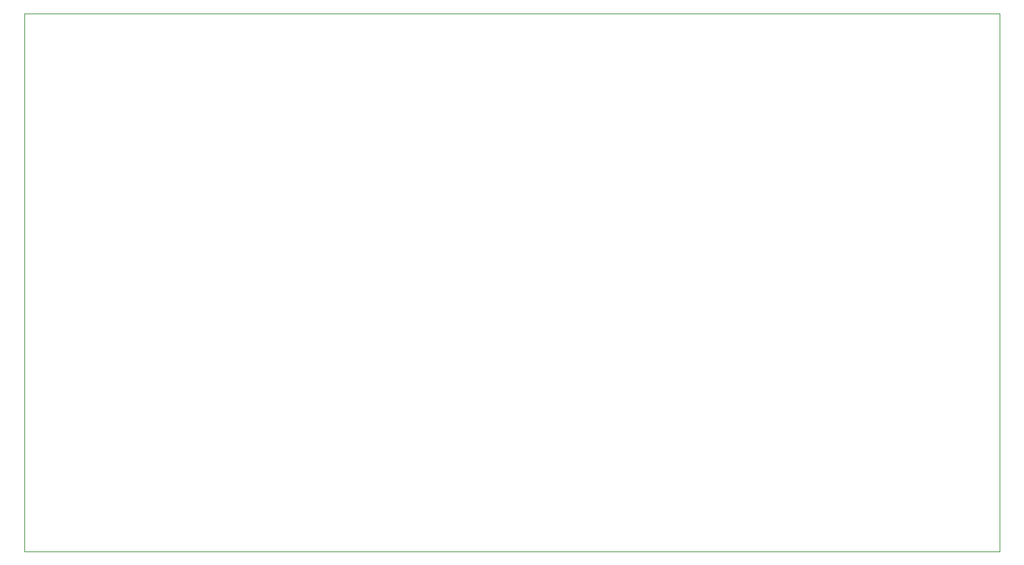
<source format=gbr>
G04 #@! TF.GenerationSoftware,KiCad,Pcbnew,5.1.8-db9833491~88~ubuntu20.04.1*
G04 #@! TF.CreationDate,2020-12-16T12:59:07+01:00*
G04 #@! TF.ProjectId,dtZ80,64745a38-302e-46b6-9963-61645f706362,1*
G04 #@! TF.SameCoordinates,Original*
G04 #@! TF.FileFunction,Profile,NP*
%FSLAX46Y46*%
G04 Gerber Fmt 4.6, Leading zero omitted, Abs format (unit mm)*
G04 Created by KiCad (PCBNEW 5.1.8-db9833491~88~ubuntu20.04.1) date 2020-12-16 12:59:07*
%MOMM*%
%LPD*%
G01*
G04 APERTURE LIST*
G04 #@! TA.AperFunction,Profile*
%ADD10C,0.050000*%
G04 #@! TD*
G04 APERTURE END LIST*
D10*
X-16510000Y-116840000D02*
X-16510000Y-49530000D01*
X105410000Y-116840000D02*
X-16510000Y-116840000D01*
X105410000Y-49530000D02*
X105410000Y-116840000D01*
X-16510000Y-49530000D02*
X105410000Y-49530000D01*
M02*

</source>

Task | In the data above, find the line containing "X-16510000Y-49530000D01*", then copy it and every later line exactly.

Exercise output |
X-16510000Y-49530000D01*
X105410000Y-116840000D02*
X-16510000Y-116840000D01*
X105410000Y-49530000D02*
X105410000Y-116840000D01*
X-16510000Y-49530000D02*
X105410000Y-49530000D01*
M02*

</source>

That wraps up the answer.